Once you have read the records below, restate them word for word.

====== Exercise inputs ======

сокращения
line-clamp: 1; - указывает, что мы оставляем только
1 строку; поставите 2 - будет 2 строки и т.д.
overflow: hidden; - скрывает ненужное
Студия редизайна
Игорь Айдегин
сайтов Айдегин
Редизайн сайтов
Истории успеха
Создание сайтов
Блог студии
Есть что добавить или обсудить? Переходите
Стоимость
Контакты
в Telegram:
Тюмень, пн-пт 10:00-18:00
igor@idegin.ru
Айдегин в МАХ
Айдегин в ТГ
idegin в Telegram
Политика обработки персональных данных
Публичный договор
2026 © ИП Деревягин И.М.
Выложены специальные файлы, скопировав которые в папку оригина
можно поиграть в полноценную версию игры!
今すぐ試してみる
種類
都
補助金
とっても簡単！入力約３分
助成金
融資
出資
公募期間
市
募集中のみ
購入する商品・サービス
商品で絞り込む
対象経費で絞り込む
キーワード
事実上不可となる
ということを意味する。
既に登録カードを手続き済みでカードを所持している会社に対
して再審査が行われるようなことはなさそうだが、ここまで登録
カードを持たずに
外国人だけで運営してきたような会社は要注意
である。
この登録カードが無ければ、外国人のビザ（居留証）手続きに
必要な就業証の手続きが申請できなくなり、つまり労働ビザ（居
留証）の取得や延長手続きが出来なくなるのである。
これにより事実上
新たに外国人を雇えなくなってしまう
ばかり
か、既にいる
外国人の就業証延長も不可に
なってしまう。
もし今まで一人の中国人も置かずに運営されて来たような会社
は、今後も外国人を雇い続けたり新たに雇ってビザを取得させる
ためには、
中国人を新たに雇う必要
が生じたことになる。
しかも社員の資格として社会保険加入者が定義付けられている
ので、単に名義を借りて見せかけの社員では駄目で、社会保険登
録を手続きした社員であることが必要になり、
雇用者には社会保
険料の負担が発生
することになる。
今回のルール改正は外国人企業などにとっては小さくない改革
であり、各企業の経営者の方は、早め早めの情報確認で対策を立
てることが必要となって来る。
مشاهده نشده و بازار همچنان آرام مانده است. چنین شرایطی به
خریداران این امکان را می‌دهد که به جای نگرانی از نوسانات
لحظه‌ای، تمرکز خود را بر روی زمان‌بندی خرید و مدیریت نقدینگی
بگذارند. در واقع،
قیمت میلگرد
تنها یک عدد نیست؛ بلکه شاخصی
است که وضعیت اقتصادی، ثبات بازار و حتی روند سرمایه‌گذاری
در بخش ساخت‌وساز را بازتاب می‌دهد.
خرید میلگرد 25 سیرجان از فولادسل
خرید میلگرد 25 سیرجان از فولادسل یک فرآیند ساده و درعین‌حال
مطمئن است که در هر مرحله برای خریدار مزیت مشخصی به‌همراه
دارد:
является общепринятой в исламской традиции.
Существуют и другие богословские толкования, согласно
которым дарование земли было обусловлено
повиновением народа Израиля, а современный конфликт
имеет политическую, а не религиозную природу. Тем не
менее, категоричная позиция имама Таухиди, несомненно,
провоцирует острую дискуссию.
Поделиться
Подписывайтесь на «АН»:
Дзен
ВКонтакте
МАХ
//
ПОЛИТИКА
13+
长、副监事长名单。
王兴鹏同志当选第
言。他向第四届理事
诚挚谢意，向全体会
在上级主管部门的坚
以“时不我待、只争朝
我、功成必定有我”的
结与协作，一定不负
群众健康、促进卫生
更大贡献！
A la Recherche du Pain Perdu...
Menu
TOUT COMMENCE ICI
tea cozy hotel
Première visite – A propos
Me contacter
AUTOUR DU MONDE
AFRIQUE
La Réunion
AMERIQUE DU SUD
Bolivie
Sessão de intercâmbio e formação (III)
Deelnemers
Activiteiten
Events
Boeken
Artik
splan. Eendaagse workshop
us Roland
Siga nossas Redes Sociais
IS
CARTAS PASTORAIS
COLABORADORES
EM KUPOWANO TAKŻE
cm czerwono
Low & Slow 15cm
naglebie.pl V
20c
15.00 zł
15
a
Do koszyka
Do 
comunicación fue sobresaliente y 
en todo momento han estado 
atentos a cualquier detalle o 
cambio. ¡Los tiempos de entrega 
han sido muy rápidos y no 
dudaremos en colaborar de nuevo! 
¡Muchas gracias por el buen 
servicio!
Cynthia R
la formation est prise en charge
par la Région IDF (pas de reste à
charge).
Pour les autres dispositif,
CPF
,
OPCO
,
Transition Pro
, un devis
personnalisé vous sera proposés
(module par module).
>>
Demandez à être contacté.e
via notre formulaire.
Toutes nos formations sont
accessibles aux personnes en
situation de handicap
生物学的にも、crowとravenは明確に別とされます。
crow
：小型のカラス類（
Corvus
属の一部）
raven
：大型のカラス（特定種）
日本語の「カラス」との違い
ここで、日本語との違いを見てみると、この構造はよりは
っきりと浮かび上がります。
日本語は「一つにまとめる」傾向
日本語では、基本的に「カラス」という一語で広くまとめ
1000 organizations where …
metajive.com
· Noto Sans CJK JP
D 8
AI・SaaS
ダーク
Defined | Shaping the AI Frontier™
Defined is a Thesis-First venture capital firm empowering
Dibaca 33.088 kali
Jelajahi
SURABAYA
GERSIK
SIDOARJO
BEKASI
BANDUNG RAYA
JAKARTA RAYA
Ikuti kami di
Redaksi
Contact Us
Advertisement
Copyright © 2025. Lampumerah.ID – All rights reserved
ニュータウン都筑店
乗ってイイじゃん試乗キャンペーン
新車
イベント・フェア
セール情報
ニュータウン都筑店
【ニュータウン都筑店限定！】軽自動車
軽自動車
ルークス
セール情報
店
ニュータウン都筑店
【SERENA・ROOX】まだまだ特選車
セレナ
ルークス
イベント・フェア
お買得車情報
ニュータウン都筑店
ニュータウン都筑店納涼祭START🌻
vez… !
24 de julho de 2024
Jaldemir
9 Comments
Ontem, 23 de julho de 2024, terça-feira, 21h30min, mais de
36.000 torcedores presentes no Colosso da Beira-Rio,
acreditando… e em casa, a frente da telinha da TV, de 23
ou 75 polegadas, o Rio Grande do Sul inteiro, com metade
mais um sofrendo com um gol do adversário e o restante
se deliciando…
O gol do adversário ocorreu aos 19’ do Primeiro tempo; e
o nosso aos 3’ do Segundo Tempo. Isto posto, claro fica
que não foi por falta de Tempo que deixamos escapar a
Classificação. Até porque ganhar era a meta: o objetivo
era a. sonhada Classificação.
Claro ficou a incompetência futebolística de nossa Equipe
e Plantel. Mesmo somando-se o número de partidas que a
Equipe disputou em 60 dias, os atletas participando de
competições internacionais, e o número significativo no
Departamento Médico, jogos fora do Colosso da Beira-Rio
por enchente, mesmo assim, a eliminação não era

======

Task output |
сокращения
line-clamp: 1; - указывает, что мы оставляем только
1 строку; поставите 2 - будет 2 строки и т.д.
overflow: hidden; - скрывает ненужное
Студия редизайна
Игорь Айдегин
сайтов Айдегин
Редизайн сайтов
Истории успеха
Создание сайтов
Блог студии
Есть что добавить или обсудить? Переходите
Стоимость
Контакты
в Telegram:
Тюмень, пн-пт 10:00-18:00
igor@idegin.ru
Айдегин в МАХ
Айдегин в ТГ
idegin в Telegram
Политика обработки персональных данных
Публичный договор
2026 © ИП Деревягин И.М.
Выложены специальные файлы, скопировав которые в папку оригина
можно поиграть в полноценную версию игры!
今すぐ試してみる
種類
都
補助金
とっても簡単！入力約３分
助成金
融資
出資
公募期間
市
募集中のみ
購入する商品・サービス
商品で絞り込む
対象経費で絞り込む
キーワード
事実上不可となる
ということを意味する。
既に登録カードを手続き済みでカードを所持している会社に対
して再審査が行われるようなことはなさそうだが、ここまで登録
カードを持たずに
外国人だけで運営してきたような会社は要注意
である。
この登録カードが無ければ、外国人のビザ（居留証）手続きに
必要な就業証の手続きが申請できなくなり、つまり労働ビザ（居
留証）の取得や延長手続きが出来なくなるのである。
これにより事実上
新たに外国人を雇えなくなってしまう
ばかり
か、既にいる
外国人の就業証延長も不可に
なってしまう。
もし今まで一人の中国人も置かずに運営されて来たような会社
は、今後も外国人を雇い続けたり新たに雇ってビザを取得させる
ためには、
中国人を新たに雇う必要
が生じたことになる。
しかも社員の資格として社会保険加入者が定義付けられている
ので、単に名義を借りて見せかけの社員では駄目で、社会保険登
録を手続きした社員であることが必要になり、
雇用者には社会保
険料の負担が発生
することになる。
今回のルール改正は外国人企業などにとっては小さくない改革
であり、各企業の経営者の方は、早め早めの情報確認で対策を立
てることが必要となって来る。
مشاهده نشده و بازار همچنان آرام مانده است. چنین شرایطی به
خریداران این امکان را می‌دهد که به جای نگرانی از نوسانات
لحظه‌ای، تمرکز خود را بر روی زمان‌بندی خرید و مدیریت نقدینگی
بگذارند. در واقع،
قیمت میلگرد
تنها یک عدد نیست؛ بلکه شاخصی
است که وضعیت اقتصادی، ثبات بازار و حتی روند سرمایه‌گذاری
در بخش ساخت‌وساز را بازتاب می‌دهد.
خرید میلگرد 25 سیرجان از فولادسل
خرید میلگرد 25 سیرجان از فولادسل یک فرآیند ساده و درعین‌حال
مطمئن است که در هر مرحله برای خریدار مزیت مشخصی به‌همراه
دارد:
является общепринятой в исламской традиции.
Существуют и другие богословские толкования, согласно
которым дарование земли было обусловлено
повиновением народа Израиля, а современный конфликт
имеет политическую, а не религиозную природу. Тем не
менее, категоричная позиция имама Таухиди, несомненно,
провоцирует острую дискуссию.
Поделиться
Подписывайтесь на «АН»:
Дзен
ВКонтакте
МАХ
//
ПОЛИТИКА
13+
长、副监事长名单。
王兴鹏同志当选第
言。他向第四届理事
诚挚谢意，向全体会
在上级主管部门的坚
以“时不我待、只争朝
我、功成必定有我”的
结与协作，一定不负
群众健康、促进卫生
更大贡献！
A la Recherche du Pain Perdu...
Menu
TOUT COMMENCE ICI
tea cozy hotel
Première visite – A propos
Me contacter
AUTOUR DU MONDE
AFRIQUE
La Réunion
AMERIQUE DU SUD
Bolivie
Sessão de intercâmbio e formação (III)
Deelnemers
Activiteiten
Events
Boeken
Artik
splan. Eendaagse workshop
us Roland
Siga nossas Redes Sociais
IS
CARTAS PASTORAIS
COLABORADORES
EM KUPOWANO TAKŻE
cm czerwono
Low & Slow 15cm
naglebie.pl V
20c
15.00 zł
15
a
Do koszyka
Do 
comunicación fue sobresaliente y 
en todo momento han estado 
atentos a cualquier detalle o 
cambio. ¡Los tiempos de entrega 
han sido muy rápidos y no 
dudaremos en colaborar de nuevo! 
¡Muchas gracias por el buen 
servicio!
Cynthia R
la formation est prise en charge
par la Région IDF (pas de reste à
charge).
Pour les autres dispositif,
CPF
,
OPCO
,
Transition Pro
, un devis
personnalisé vous sera proposés
(module par module).
>>
Demandez à être contacté.e
via notre formulaire.
Toutes nos formations sont
accessibles aux personnes en
situation de handicap
生物学的にも、crowとravenは明確に別とされます。
crow
：小型のカラス類（
Corvus
属の一部）
raven
：大型のカラス（特定種）
日本語の「カラス」との違い
ここで、日本語との違いを見てみると、この構造はよりは
っきりと浮かび上がります。
日本語は「一つにまとめる」傾向
日本語では、基本的に「カラス」という一語で広くまとめ
1000 organizations where …
metajive.com
· Noto Sans CJK JP
D 8
AI・SaaS
ダーク
Defined | Shaping the AI Frontier™
Defined is a Thesis-First venture capital firm empowering
Dibaca 33.088 kali
Jelajahi
SURABAYA
GERSIK
SIDOARJO
BEKASI
BANDUNG RAYA
JAKARTA RAYA
Ikuti kami di
Redaksi
Contact Us
Advertisement
Copyright © 2025. Lampumerah.ID – All rights reserved
ニュータウン都筑店
乗ってイイじゃん試乗キャンペーン
新車
イベント・フェア
セール情報
ニュータウン都筑店
【ニュータウン都筑店限定！】軽自動車
軽自動車
ルークス
セール情報
店
ニュータウン都筑店
【SERENA・ROOX】まだまだ特選車
セレナ
ルークス
イベント・フェア
お買得車情報
ニュータウン都筑店
ニュータウン都筑店納涼祭START🌻
vez… !
24 de julho de 2024
Jaldemir
9 Comments
Ontem, 23 de julho de 2024, terça-feira, 21h30min, mais de
36.000 torcedores presentes no Colosso da Beira-Rio,
acreditando… e em casa, a frente da telinha da TV, de 23
ou 75 polegadas, o Rio Grande do Sul inteiro, com metade
mais um sofrendo com um gol do adversário e o restante
se deliciando…
O gol do adversário ocorreu aos 19’ do Primeiro tempo; e
o nosso aos 3’ do Segundo Tempo. Isto posto, claro fica
que não foi por falta de Tempo que deixamos escapar a
Classificação. Até porque ganhar era a meta: o objetivo
era a. sonhada Classificação.
Claro ficou a incompetência futebolística de nossa Equipe
e Plantel. Mesmo somando-se o número de partidas que a
Equipe disputou em 60 dias, os atletas participando de
competições internacionais, e o número significativo no
Departamento Médico, jogos fora do Colosso da Beira-Rio
por enchente, mesmo assim, a eliminação não era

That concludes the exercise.